Friday, September 10, 2004

MadCraneSkillz DemiBold 12

If I had to pick the notion of something that I'd have no shot at making money at, as a calling in life, (well, besides going full-time as a quiz bowl dilletante,) I'd have to give pause to the notion of historian of typefaces. I've had a longstanding fascination with letters, if not words, ever since I had one of the old 1984-era Macs, some people trainspot, others shout "hey, it's that guy", I sit there going "Is that Trade Gothic?" In relation to the previous post, I sometime try and figure out the age of office buildings by observing the fonts they use. But realism sets in, and I have to think it's the real life equivalent of Mad Crane Skillz (you can check the CMU lexicon for this). So if you would have told me the most pressing issue in the campaign season is the need for forensic typography, well, you can see where I was thinking I missed an opportunity in life. Being the Cyril Wecht of fonts, a talking head called upon once every 20 years... It's no Bond villain, but it's not bad.

I'm not even certain they're complete frauds at this point (I'm leaning about 65% that way, 30% there's something else going on here, some form of incompetence explaining away malice, and 5% these actually are completely true.) The interesting bit I'm seeing in this is the almost direct parallel between what I'm seeing in people in the Killian memos situation, and what went on in the pursuit of the Hitler Diaries ("Smooth, Dwight," he thinks, "antagonize your political readers on both sides, AND invoke Godwin's Law.
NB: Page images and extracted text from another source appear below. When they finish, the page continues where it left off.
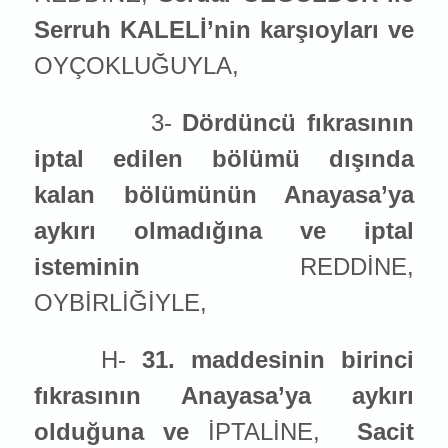
Serruh KALELİ’nin karşıoyları ve
OYÇOKLUĞUYLA,
3-
Dördüncü fıkrasının
iptal edilen bölümü dışında
kalan bölümünün Anayasa’ya
aykırı olmadığına ve iptal
ist
emin
in
REDDİNE,
OYBİRLİĞİYLE,
H-
31. maddesinin birinci
fıkrasının Anayasa’ya aykırı
olduğuna ve
İPTALİNE,
Sacit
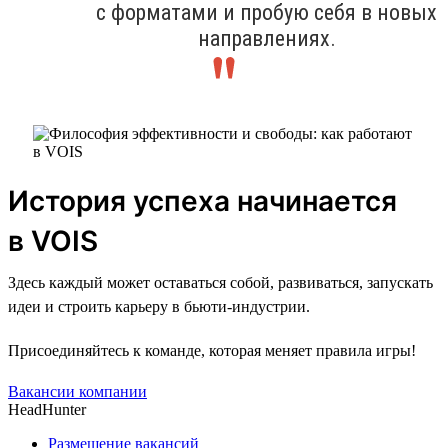
с форматами и пробую себя в новых
направлениях.
История успеха начинается
в VOIS
Здесь каждый может оставаться собой, развиваться, запускать
идеи и строить карьеру в бьюти-индустрии.
Присоединяйтесь к команде, которая меняет правила игры!
Вакансии компании
HeadHunter
Размещение вакансий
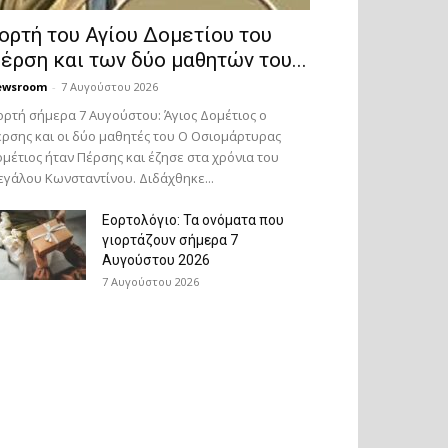
ορτή του Αγίου Δομετίου του
έρση και των δύο μαθητών του...
ewsroom
-
7 Αυγούστου 2026
ορτή σήμερα 7 Αυγούστου: Άγιος Δομέτιος ο
ρσης και οι δύο μαθητές του Ο Oσιομάρτυρας
μέτιος ήταν Πέρσης και έζησε στα χρόνια του
γάλου Κωνσταντίνου. Διδάχθηκε...
Εορτολόγιο: Τα ονόματα που
γιορτάζουν σήμερα 7
Αυγούστου 2026
7 Αυγούστου 2026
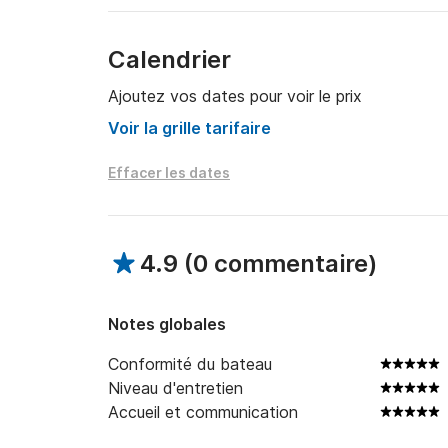
Calendrier
Ajoutez vos dates pour voir le prix
Voir la grille tarifaire
Effacer les dates
4.9
(
0 commentaire
)
Notes globales
Conformité du bateau
Niveau d'entretien
Accueil et communication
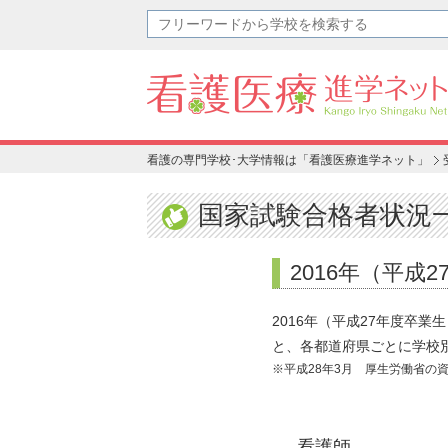
看護の専門学校･大学情報は「看護医療進学ネット」
国家試験合格者状況
2016年（平成
2016年（平成27年度卒
と、各都道府県ごとに学校
※平成28年3月 厚生労働省の
看護師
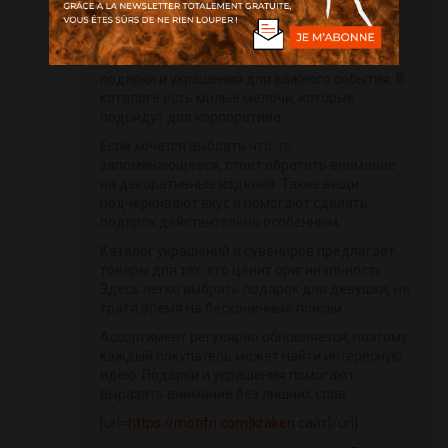
lun, 18/05/2026 - 02:56
Наш магазин можно заказать необычные
подарки и украшения для важного события. В
каталоге есть милые мелочи, которые
подойдут для корпоратива.
Если хочется выбрать что-то
запоминающееся, стоит обратить внимание
на декоративные изделия. Такие вещи
подчеркивают вкус и помогают сделать
подарок действительно особенным.
Каталог украшений и сувениров предлагает
товары для тех, кто ценит оригинальность.
Здесь легко выбрать подарок для девушки, не
тратя время на бесконечные поиски.
Ассортимент регулярно обновляется, поэтому
каждый покупатель может найти интересную
идею. Подарки и украшения помогают
выразить внимание без лишних слов.
[url=
https://motifri.com]kraken
сайт[/url]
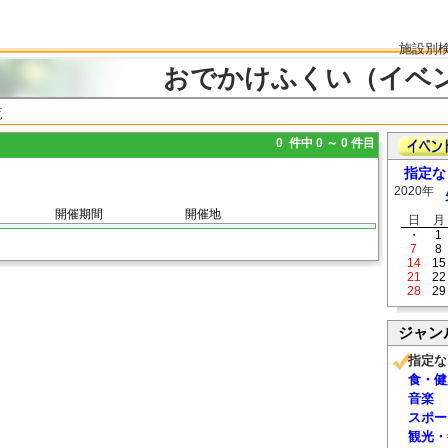
施設別
おでかけふくい（イベ
覧
0 件中 0 ～ 0 件目
指定な
2020年
開催期間
開催地
日
月
・
1
7
8
14
15
21
22
28
29
ジャン
指定な
食・健
音楽
スポー
観光・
Real smooth.") My source for this being the account Selling Hitler by Robert Harris, which is a good and surprisingly amusing history of the scam in the early '80s, whose aftermath basically torched the careers of a number of media and publishing figures in Germany. (My copy even comes with an amusing picture of British comedian Alexei Sayle in a funny moustache, as I believe it became a British TV movie.) In the German case, it was clear that the documents weren't right, but people involved desperately, irrationally wanted them to be right. The bit that topped this for me was how Konrad Kujau decided to make his forgeries extra enticing to the buyers:

As a finishing touch, he stuck some imitation metal initials in gothic script on the cover. The initials were bought by Kujau in a department store, were made of plastic in Hong Kong, and were in fact 'FH', not 'AH' as Kujau had thought. It was, like all his forgeries, slipshod and homemade. It would not have withstood an hour's expert examination.